Nomos sanctions certain kinds of sexuality, and outlaws others, while physis has no attitude at all towards them. From the point of view of physis, all kinds of sexuality are natural, and sexual identity is seen as much more complicated than a mere hetero-homo duality. Nothing is against nature. That's the mistake people make, and it causes endless unhappiness. The minor characters all embody different kinds of sexuality: the bookseller Malakite and his two daughters embody incest; Wolf's own father, a promiscuous but now dead figure, embodies rampant heterosexuality uncomplicated by convention; the squire's obsession with Wolf's predecessor, the young man Redfern, represents a suppressed necrophilia; there are various homosexual relationships suggested between the vicar and the local poet, and Wolf himself is aroused by the sight of two village youths swimming naked in the local pond. One of these youths is his wife's lover, and Wolf is fascinated by the sight of the young man's genitals floating on the surface of the pond. His jealousy is tinged with envy. Celibacy is represented by the hideously ugly spinster Selena Gault who nurtures an undying but unreciprocated passion for Wolf's father; conventionalised sexuality is represented by Wolf's mother. Considering the book appeared in 1929, Cowper Powys was way ahead of his time both in his ideas about sexuality and in his depiction of it.

The book balances descriptions of social life with nature, and it is in these last that the enduring power of the book lies. No other prose writer in the language comes close to the power of Cowper Powys's writing on nature. His prose descriptions of the natural world can best be compared with the nature poetry of John Clare, Blake and Dylan Thomas. Cowper Powys can take us in one sentence from the furthest reaches of cosmic space to a drop of water on a frog's back.

His writing has an intensity of vision that lingers in the mind long after the book has ended, and which enhances the way we view our surroundings. If greatness in art is measured by its ability to rattle us, to change the very way we perceive the world, this book is very great art indeed.

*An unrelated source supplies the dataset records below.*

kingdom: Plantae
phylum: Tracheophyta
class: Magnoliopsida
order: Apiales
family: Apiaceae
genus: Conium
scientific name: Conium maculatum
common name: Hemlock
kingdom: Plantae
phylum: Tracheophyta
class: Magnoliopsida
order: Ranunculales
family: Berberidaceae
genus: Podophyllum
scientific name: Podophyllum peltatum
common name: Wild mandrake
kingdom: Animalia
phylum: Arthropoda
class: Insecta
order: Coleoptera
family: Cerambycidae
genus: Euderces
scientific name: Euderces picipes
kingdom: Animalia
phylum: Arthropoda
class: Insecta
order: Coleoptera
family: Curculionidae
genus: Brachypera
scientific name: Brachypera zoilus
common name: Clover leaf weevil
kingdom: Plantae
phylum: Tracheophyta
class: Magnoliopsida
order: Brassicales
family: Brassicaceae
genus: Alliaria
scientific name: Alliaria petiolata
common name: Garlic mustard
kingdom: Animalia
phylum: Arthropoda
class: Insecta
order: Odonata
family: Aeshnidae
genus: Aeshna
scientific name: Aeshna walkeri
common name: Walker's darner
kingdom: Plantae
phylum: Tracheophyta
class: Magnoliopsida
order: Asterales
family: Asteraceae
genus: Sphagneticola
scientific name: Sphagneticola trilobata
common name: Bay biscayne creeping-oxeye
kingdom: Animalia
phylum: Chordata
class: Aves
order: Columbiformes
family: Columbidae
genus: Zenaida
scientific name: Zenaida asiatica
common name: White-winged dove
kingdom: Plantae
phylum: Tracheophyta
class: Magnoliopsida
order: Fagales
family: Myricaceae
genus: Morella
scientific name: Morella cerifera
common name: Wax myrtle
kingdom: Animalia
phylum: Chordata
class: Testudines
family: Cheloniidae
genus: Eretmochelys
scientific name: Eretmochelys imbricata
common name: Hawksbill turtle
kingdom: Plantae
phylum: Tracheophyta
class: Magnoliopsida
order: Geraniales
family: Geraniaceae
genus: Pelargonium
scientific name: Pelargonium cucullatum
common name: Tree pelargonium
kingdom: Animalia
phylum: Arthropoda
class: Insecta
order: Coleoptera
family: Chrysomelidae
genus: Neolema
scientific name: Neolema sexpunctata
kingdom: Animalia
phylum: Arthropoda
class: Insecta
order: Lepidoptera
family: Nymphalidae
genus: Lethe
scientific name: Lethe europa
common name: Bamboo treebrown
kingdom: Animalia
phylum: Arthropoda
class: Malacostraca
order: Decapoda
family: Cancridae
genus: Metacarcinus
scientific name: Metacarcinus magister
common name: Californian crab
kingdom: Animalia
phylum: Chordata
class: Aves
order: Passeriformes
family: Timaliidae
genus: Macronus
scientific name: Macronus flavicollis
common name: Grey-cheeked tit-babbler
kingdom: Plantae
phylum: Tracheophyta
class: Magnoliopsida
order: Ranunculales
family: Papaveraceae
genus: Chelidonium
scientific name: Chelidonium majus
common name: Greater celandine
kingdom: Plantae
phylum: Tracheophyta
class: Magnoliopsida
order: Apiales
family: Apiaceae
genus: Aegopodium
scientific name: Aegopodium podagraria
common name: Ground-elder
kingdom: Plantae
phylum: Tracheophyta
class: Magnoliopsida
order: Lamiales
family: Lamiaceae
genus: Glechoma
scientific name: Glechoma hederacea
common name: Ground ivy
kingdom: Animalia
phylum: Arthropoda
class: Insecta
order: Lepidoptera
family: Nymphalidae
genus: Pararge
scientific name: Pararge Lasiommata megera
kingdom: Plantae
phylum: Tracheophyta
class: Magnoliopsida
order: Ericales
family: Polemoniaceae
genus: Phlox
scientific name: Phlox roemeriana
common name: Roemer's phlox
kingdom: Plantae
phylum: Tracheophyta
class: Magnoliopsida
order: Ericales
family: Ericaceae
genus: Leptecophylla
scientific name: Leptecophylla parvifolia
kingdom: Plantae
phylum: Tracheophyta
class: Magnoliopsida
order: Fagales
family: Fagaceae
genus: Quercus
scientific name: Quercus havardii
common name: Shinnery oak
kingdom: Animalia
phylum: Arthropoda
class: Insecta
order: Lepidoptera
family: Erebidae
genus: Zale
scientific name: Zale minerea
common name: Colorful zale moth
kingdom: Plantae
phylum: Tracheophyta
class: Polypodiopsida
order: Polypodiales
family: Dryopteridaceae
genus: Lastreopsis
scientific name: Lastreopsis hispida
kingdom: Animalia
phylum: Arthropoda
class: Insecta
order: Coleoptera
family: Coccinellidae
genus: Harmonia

My 'I am I' is no hard, small crystal inside me, but a cloudy, a vapour, a mist, a smoke hovering round my skull, hovering around my spine, my arms, my legs. That's what I am, a vegetable animal wrapped in a mental cloud, and with the will-power to project this cloud into the consciousness of others.

4 comments:

Makifat said...

A most erudite analysis, Mr. Cat. Bravo!

James said...

Fantastic review. I absolutely must read this next as it touches on some of the same themes addressed by Cormac McCarthy in his Border Trilogy.

dglen said...

Can we look forward to yr thoughts on Porius?

Murr said...

Thank you all. Watch this space for an upcoming monster essai on Porius.